Virtuosismi alla tedesca: Deutsche Bank, istituto che da anni soffre di una vera e propria crisi "esistenziale" sempre in bilico tra banca commerciale e banca d'investimenti, non riesce a decidere che fare da grande. Da un lato le lucrose attività di investment banking hanno registrato negli ultimi anni un costante calo dei ricavi (e delle quote di mercato del gruppo tedesco), dall'altro la redditività delle operazioni di banca commerciale vedono una redditività in calo e un rapporto tra costi e ricavi tra i più elevati al mondo.

A Deutsche Bank le misure straordinarie della Bce, fatte di tassi sotto zero e massicci acquisti di bond sul mercato, non fanno affatto bene, tanto che il livello dei Cds a 5 anni dell'istituto tedesco ha toccato un record storico a fine settembre (al 5,5%), mentre in parallelo le quotazioni dei suoi CoCo bond (Contingent Convertibles bond, il tipo di obbligazioni più vicino al capitale, in cui possono essere convertite in caso di necessità) sono scivolate sui minimi storici.

Pesa su Deutsche Bank la richiesta di 14 miliardi di dollari tra multe e penali (che però dovrebbero ridursi in sede di accordo definitivo, secondo alcuni a poco più di 5,5 miliardi) avanzata dal Dipartimento di Giustizia Usa per la vendita non corretta di titoli legati a mutui subprime negli Usa prima dell'esplosione della crisi del 2008, ma pesa anche una vicenda di contabilizzazione "allegra" di alcuni prestiti fuori bilancio.

=====

(Compiti):
- 1) Secondo il testo su Deutsche Bank, quale livello record hanno toccato i Cds a 5 anni dell'istituto a fine settembre?
- 2) Indica se ciascuna delle seguenti affermazioni concorda con il testo su Deutsche Bank, rispondendo sì o no e citando le parole decisive del testo. (a) Il Dipartimento di Giustizia Usa ha chiesto a Deutsche Bank 14 miliardi di dollari tra multe e penali. (b) Negli ultimi anni le attività di investment banking hanno visto crescere i ricavi. (c) Le quotazioni dei CoCo bond dell'istituto sono salite ai massimi storici.
- 3) Prosegui il testo su Deutsche Bank dopo la sua ultima frase.
Il materiale non ha alcun ruolo in questo esercizio.

(Dati registrati):
=====

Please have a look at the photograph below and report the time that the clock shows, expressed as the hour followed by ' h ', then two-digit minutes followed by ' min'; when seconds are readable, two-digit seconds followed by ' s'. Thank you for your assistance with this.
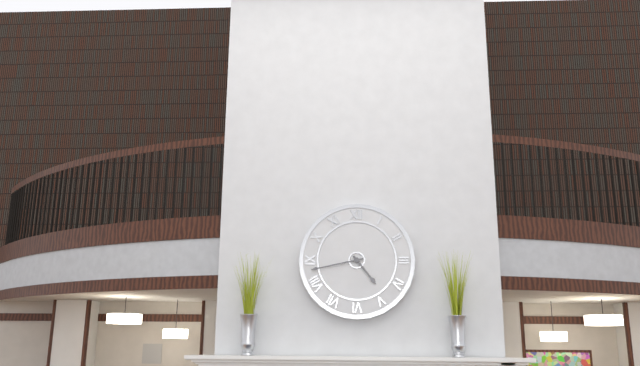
4 h 43 min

=====

(Risultati dell'esercizio):
- 1) Il 5,5%.

- 2)
(a) Sì: "la richiesta di 14 miliardi di dollari tra multe e penali".
(b) No: "hanno registrato negli ultimi anni un costante calo dei ricavi".
(c) No: "sono scivolate sui minimi storici".

- 3)
In tutto secondo un'indagine commissionata da Bafin (l'autorità tedesca di vigilanza dei mercati finanziari) citata da Bloomberg, Deutsche Bank avrebbe messo in piedi 103 di queste operazioni legate a 30 clienti in tutto il mondo, per un valore complessivo di 10,5 miliardi di euro tra il 2008 e il 2010. Solo nel 2013 la banca avrebbe poi regolarizzato contabilmente 37 di queste operazioni trasformando i prestiti fuori bilancio in derivati iscritti in bilancio tra gli asset di "livello 3", quelli la cui valutazione è soggetta alla massima discrezionalità.

Il problema è che in Deutsche Bank questi derivati (che a fine giugno erano scesi attorno a 28,9 miliardi di euro, rispetto agli 88 miliardi registrati a fine 2007) secondo i calcoli di Jp Morgan valgono il 72% degli asset Tier 1 che l'istituto possiede, mentre in media nelle 12 banche globali mondiali valutano circa la metà, ossia il 38% degli asset Tier 1. Tra questi derivati vi era anche il (famigerato) prestito/derivato Santorini, acceso con Mps e rivelatosi una scommessa molto sfortunata e costosa per l'istituto senese.

Insomma: il sospetto è che la "ufficialmente" virtuosa Deutsche Bank da troppi anni abbia in realtà seguito una condotta spericolata, nascosta dietro prodotti resi volutamente molto complessi perché non apparisse chiaro che rischi correva il gruppo tedesco prestando capitali o effettuando investimenti con controparti non proprio solidissime, come la stessa Mps.

A spingere ulteriormente in questa direzione, che ha garantito una redditività elevata alle attività di investment banking così da compensare la modesta redditività delle attività di banca commerciale, sarebbe stato l'ex responsabile delle attività di corporate finance e di intermediazione di Deutsche Bank, Anshu Jain, divenuto nel 2012 co-Ceo del gruppo e poi dimessosi nel giugno dello scorso anno (rimanendo però consulente del gruppo sino agli inizi di quest'anno).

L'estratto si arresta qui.